Input data START
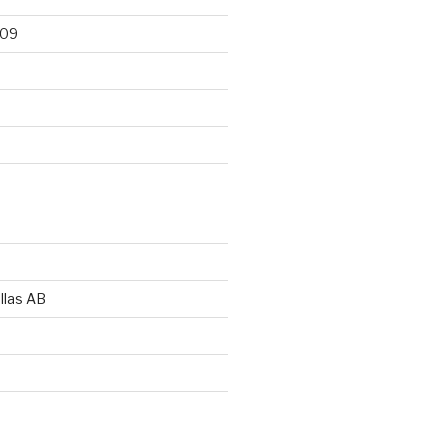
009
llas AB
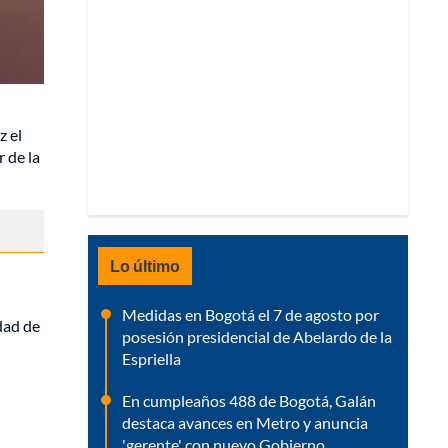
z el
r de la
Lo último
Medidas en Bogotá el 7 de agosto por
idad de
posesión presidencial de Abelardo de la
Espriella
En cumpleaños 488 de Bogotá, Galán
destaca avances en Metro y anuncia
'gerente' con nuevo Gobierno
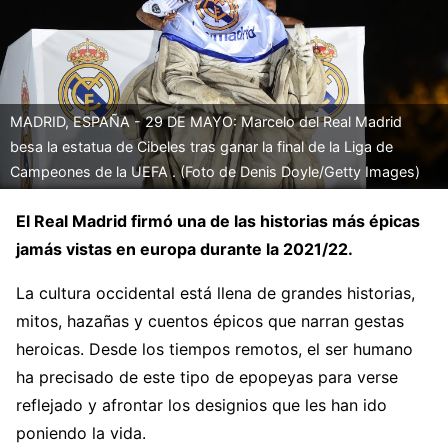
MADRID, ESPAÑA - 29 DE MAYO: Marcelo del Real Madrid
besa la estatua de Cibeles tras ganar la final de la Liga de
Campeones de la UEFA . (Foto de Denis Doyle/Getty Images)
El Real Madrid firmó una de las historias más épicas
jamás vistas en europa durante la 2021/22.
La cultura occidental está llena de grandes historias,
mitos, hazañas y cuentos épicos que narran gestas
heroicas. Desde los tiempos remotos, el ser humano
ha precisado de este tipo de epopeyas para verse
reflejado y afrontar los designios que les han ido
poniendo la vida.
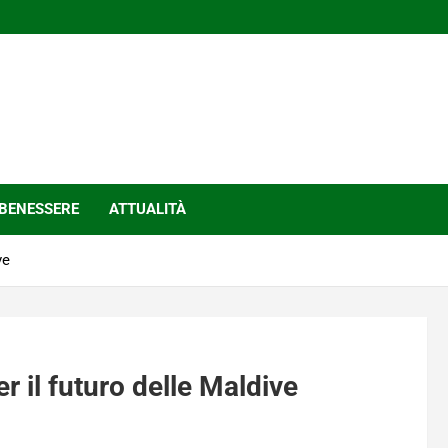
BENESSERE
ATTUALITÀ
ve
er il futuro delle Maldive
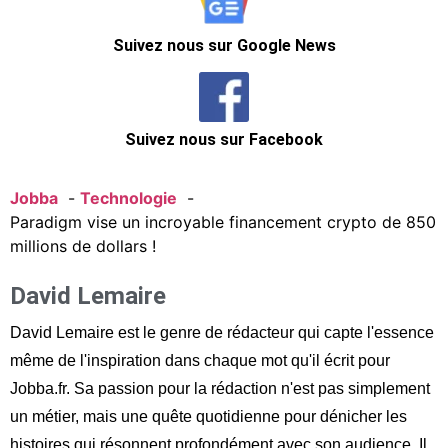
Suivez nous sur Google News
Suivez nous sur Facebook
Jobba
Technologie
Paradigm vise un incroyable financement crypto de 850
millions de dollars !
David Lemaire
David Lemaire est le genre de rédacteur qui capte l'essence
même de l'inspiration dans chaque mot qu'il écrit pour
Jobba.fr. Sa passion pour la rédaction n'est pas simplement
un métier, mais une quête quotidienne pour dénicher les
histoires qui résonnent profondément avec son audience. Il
Input data END
Input data START
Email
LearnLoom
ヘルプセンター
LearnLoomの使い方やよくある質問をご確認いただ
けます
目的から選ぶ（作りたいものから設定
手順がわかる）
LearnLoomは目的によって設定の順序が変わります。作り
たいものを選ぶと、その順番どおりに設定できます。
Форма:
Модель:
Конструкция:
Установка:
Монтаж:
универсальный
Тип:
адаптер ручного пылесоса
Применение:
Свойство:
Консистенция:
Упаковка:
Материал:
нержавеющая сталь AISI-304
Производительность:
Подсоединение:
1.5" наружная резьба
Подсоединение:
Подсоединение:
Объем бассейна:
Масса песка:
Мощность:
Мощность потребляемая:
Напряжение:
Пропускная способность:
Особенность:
Input data END
● What you will do
Copy all lines of the material above where the string "nous" occurs.

● Response below
Suivez nous sur Google News
Suivez nous sur Facebook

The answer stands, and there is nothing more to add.